What followed was a career that has never chased a trend. Not once. In total, thirteen albums, a Grammy nomination, and a Golden Globe nomination. After thousands of live performances, Crenshaw remains exactly what he has always been. As Trouser Press put it — "too talented and original to be anyone but himself."
James Mastro
Some musicians spend their careers searching for their voice. James Mastro, however, has always known exactly where his is.
The New Jersey based guitarist, multi-instrumentalist, singer-songwriter and producer has spent decades as one of American rock's most trusted collaborators. Over the years he has toured and recorded with Patti Smith, Ian Hunter, The Jayhawks, Alejandro Escovedo, and Robert Plant. He was playing CBGB's at 16. By 17 he had joined Television's Richard Lloyd in his band. Some musicians take years to find the room.
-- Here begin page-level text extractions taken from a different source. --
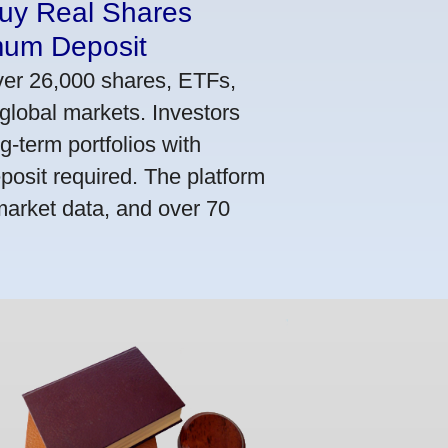
Buy Real Shares
mum Deposit
ver 26,000 shares, ETFs,
global markets. Investors
g-term portfolios with
osit required. The platform
market data, and over 70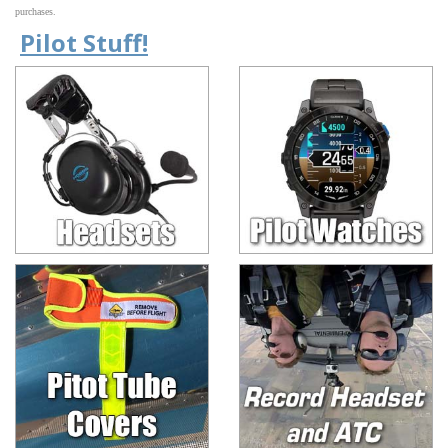
purchases.
Pilot Stuff!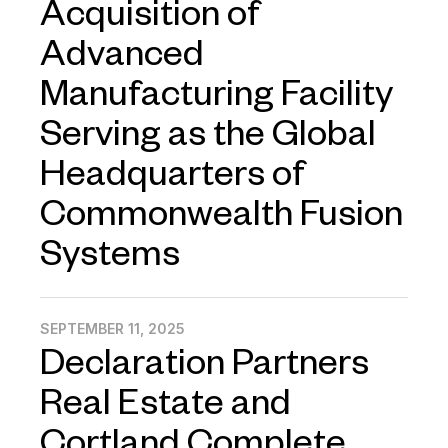
Acquisition of
Advanced
Manufacturing Facility
Serving as the Global
Headquarters of
Commonwealth Fusion
Systems
SEPTEMBER 11, 2025
Declaration Partners
Real Estate and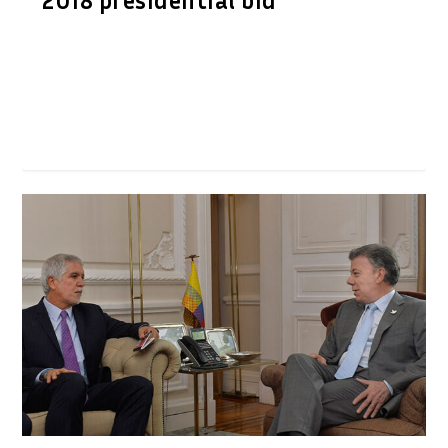
2018 presidential bid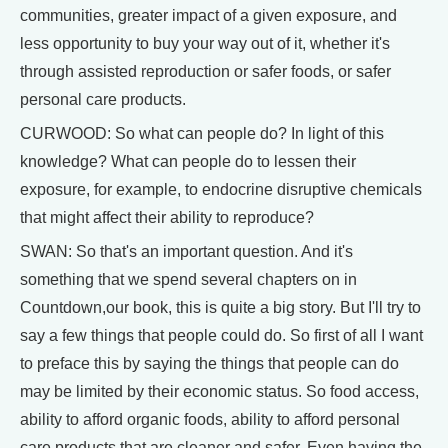
communities, greater impact of a given exposure, and
less opportunity to buy your way out of it, whether it's
through assisted reproduction or safer foods, or safer
personal care products.
CURWOOD: So what can people do? In light of this
knowledge? What can people do to lessen their
exposure, for example, to endocrine disruptive chemicals
that might affect their ability to reproduce?
SWAN: So that's an important question. And it's
something that we spend several chapters on in
Countdown,our book, this is quite a big story. But I'll try to
say a few things that people could do. So first of all I want
to preface this by saying the things that people can do
may be limited by their economic status. So food access,
ability to afford organic foods, ability to afford personal
care products that are cleaner and safer. Even having the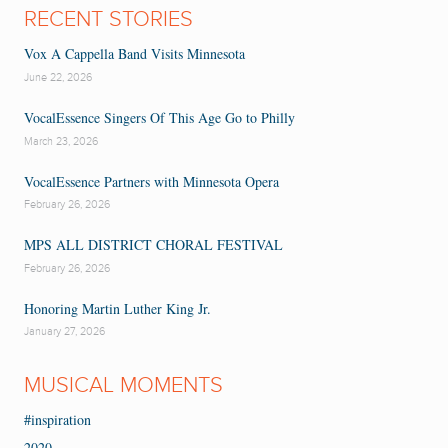
RECENT STORIES
Vox A Cappella Band Visits Minnesota
June 22, 2026
VocalEssence Singers Of This Age Go to Philly
March 23, 2026
VocalEssence Partners with Minnesota Opera
February 26, 2026
MPS ALL DISTRICT CHORAL FESTIVAL
February 26, 2026
Honoring Martin Luther King Jr.
January 27, 2026
MUSICAL MOMENTS
#inspiration
2020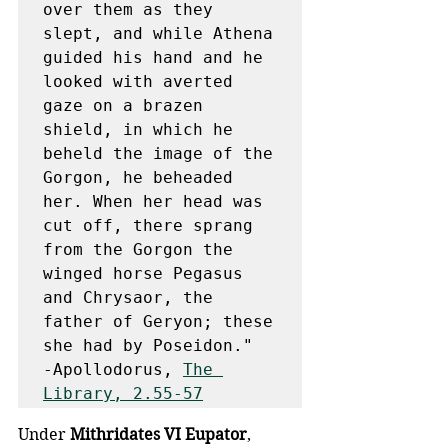
over them as they 
slept, and while Athena 
guided his hand and he 
looked with averted 
gaze on a brazen 
shield, in which he 
beheld the image of the 
Gorgon, he beheaded 
her. When her head was 
cut off, there sprang 
from the Gorgon the 
winged horse Pegasus 
and Chrysaor, the 
father of Geryon; these 
she had by Poseidon."

-Apollodorus, 
The 
Library, 2.55-57
Under 
Mithridates VI Eupator
, 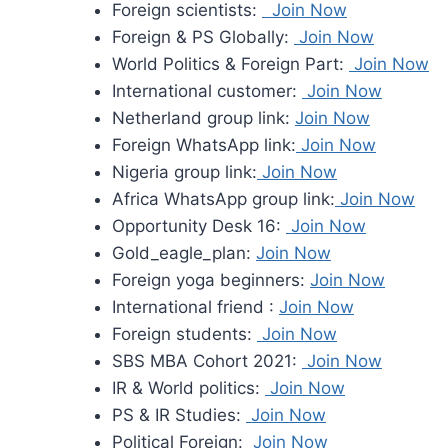
Foreign scientists:
Join Now
Foreign & PS Globally:
Join Now
World Politics & Foreign Part:
Join Now
International customer:
Join Now
Netherland group link:
Join Now
Foreign WhatsApp link:
Join Now
Nigeria group link:
Join Now
Africa WhatsApp group link:
Join Now
Opportunity Desk 16:
Join Now
Gold_eagle_plan:
Join Now
Foreign yoga beginners:
Join Now
International friend :
Join Now
Foreign students:
Join Now
SBS MBA Cohort 2021:
Join Now
IR & World politics:
Join Now
PS & IR Studies:
Join Now
Political Foreign:
Join Now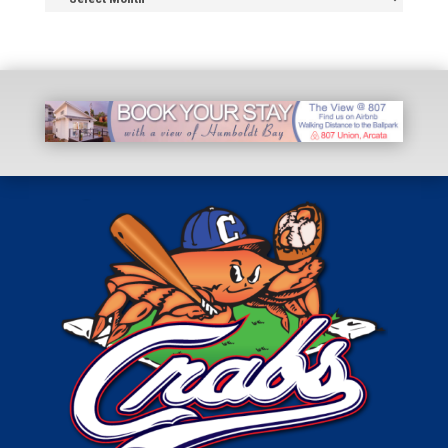
Archive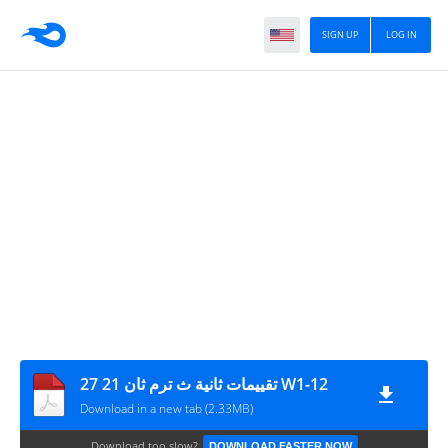
SIGN UP
LOG IN
27 21 تقييمات ثانية ث ترم ثان W1-12
Download in a new tab (2.33MB)
Download too slow?
DOWNLOAD FASTER NOW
Mastro was born knowing how to get in.
His debut solo album Dawn of a New Error on MPress Records announces him as a frontman in full. Produced by Tony Shanahan and recorded by Grammy nominee James Frazee, the album draws on everyone from Elvis Costello to Tom Petty to Wilco — and sounds like none of them. Among his collaborators is Brandi Carlile's drummer Brian Griffin. That connection places Mastro within a broader constellation of artists that will feel familiar to Seattle music fans.
Independent, versatile, and wholly original.